Dataset items
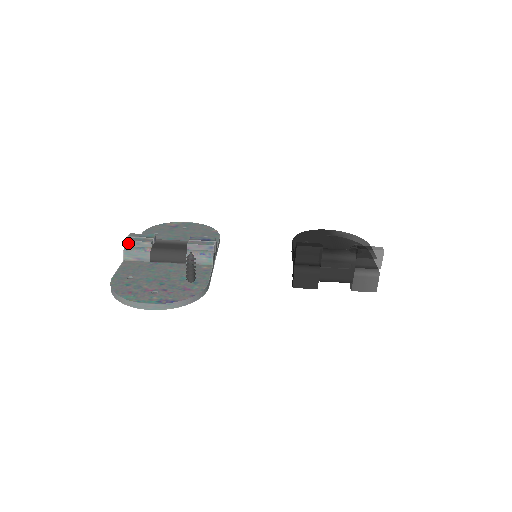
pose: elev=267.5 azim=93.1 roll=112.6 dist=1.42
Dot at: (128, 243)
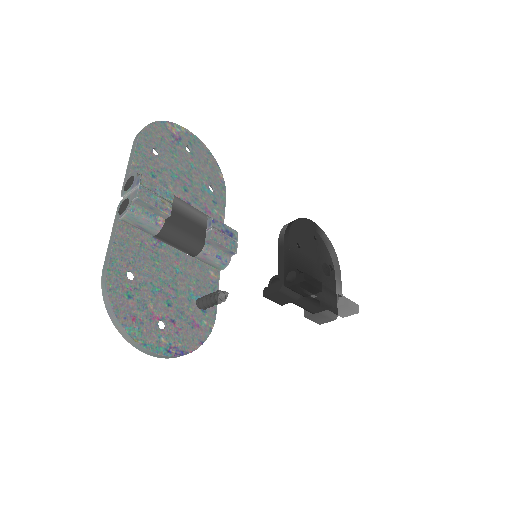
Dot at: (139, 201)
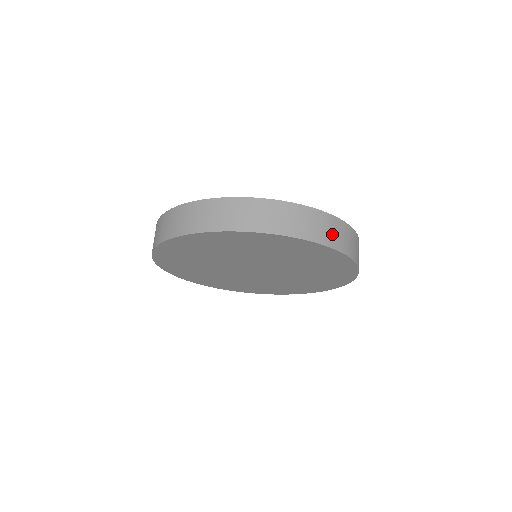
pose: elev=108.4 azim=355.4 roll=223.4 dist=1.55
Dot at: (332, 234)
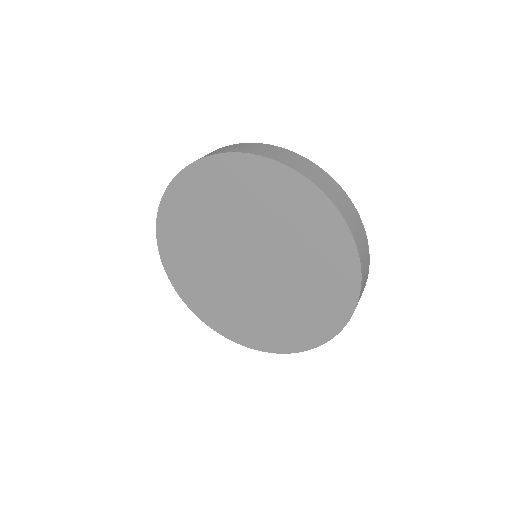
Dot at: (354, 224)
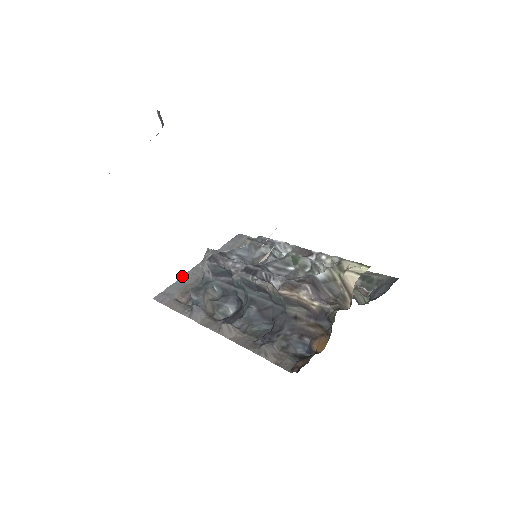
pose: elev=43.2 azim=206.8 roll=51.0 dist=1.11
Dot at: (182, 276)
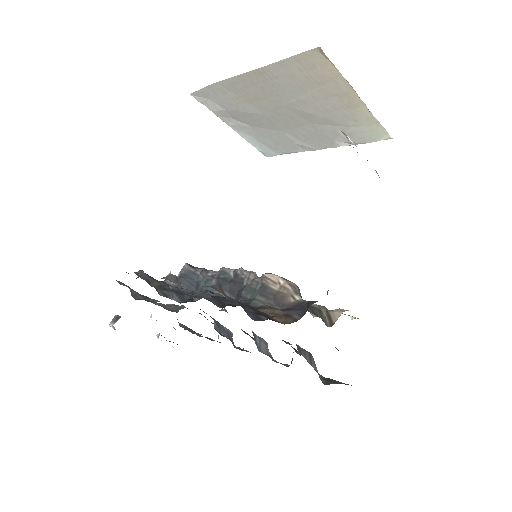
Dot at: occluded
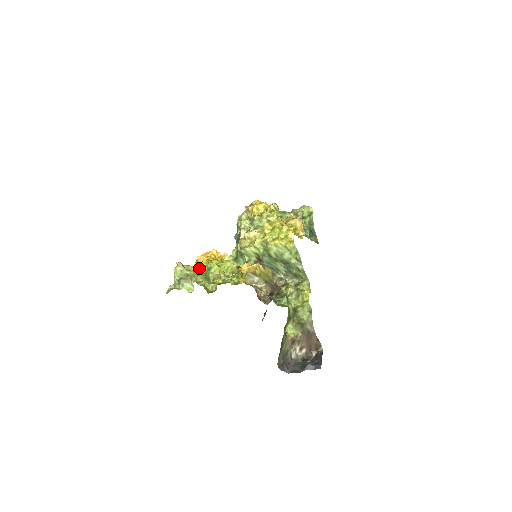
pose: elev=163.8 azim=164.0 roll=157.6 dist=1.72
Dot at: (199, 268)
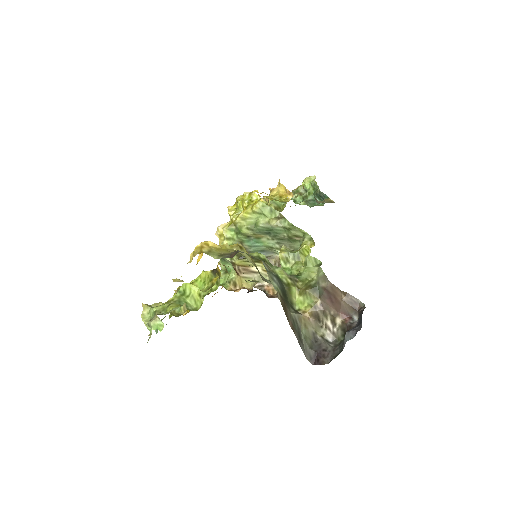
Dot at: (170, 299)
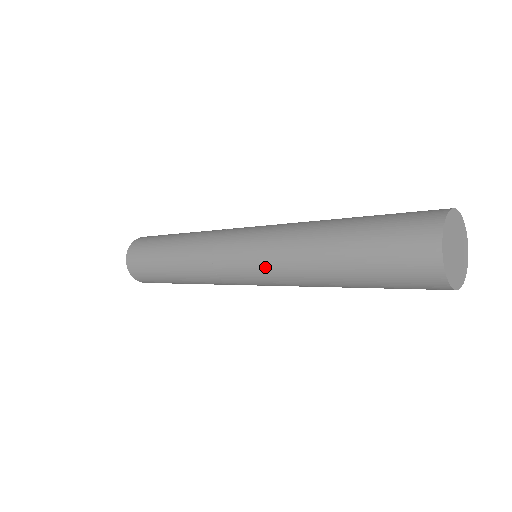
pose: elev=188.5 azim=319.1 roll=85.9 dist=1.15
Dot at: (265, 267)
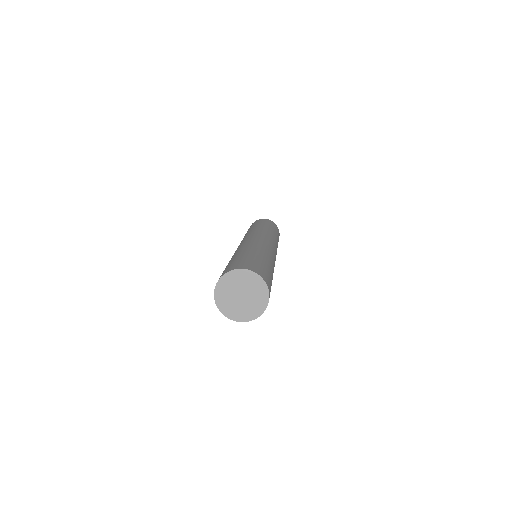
---
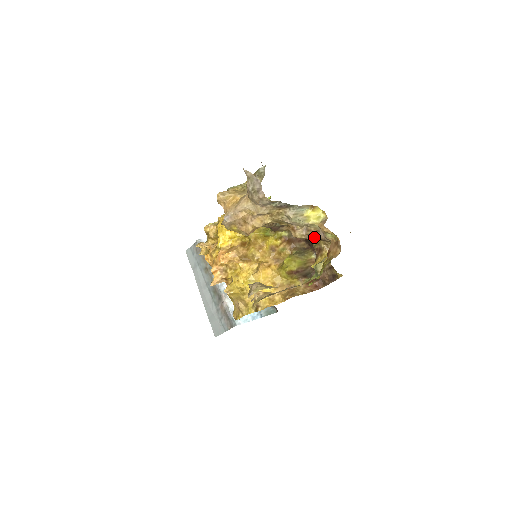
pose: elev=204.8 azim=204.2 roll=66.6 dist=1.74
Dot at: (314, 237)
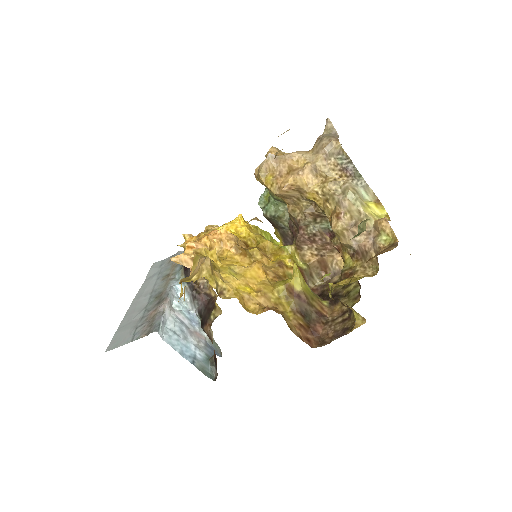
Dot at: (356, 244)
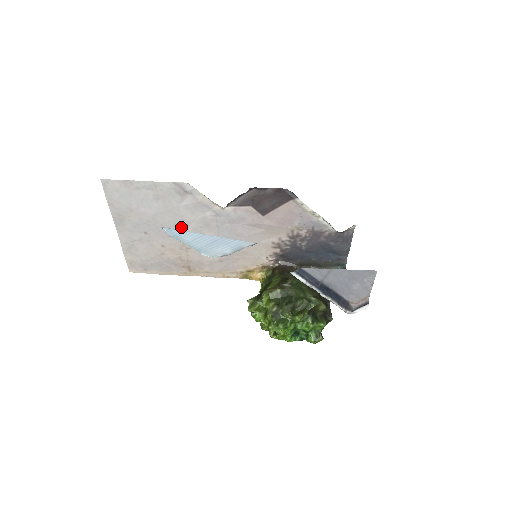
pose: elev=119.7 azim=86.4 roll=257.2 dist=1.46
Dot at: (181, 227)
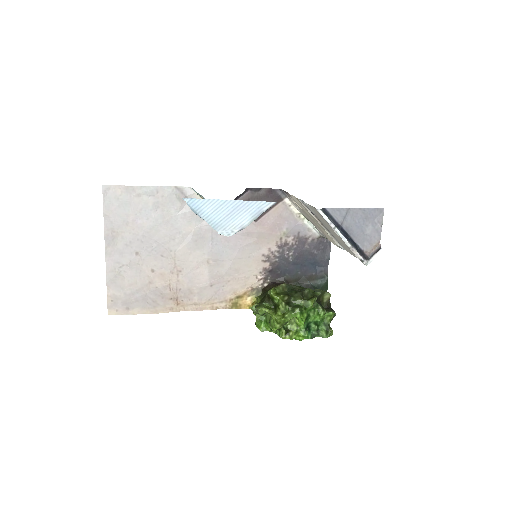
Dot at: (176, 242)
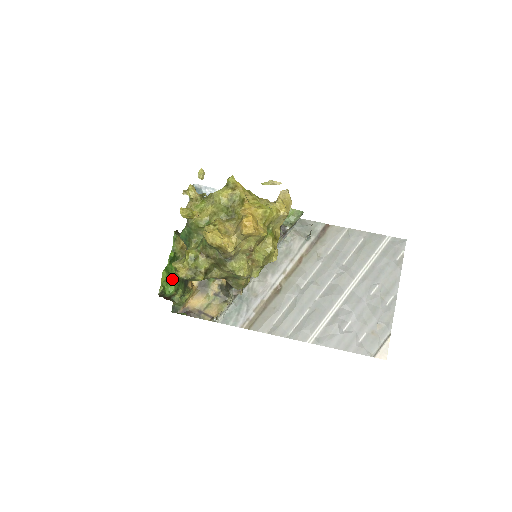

• **Description of the task**:
Can you copy the lines above exactly, from the line containing "pose: elev=43.2 azim=206.8" through the line containing "Dot at: (170, 299)", leaving out the pictures?

• **Result**:
pose: elev=43.2 azim=206.8 roll=51.0 dist=1.11
Dot at: (182, 276)
Dot at: occluded
pose: elev=163.8 azim=164.0 roll=157.6 dist=1.72
Dot at: (199, 268)
Dot at: (170, 299)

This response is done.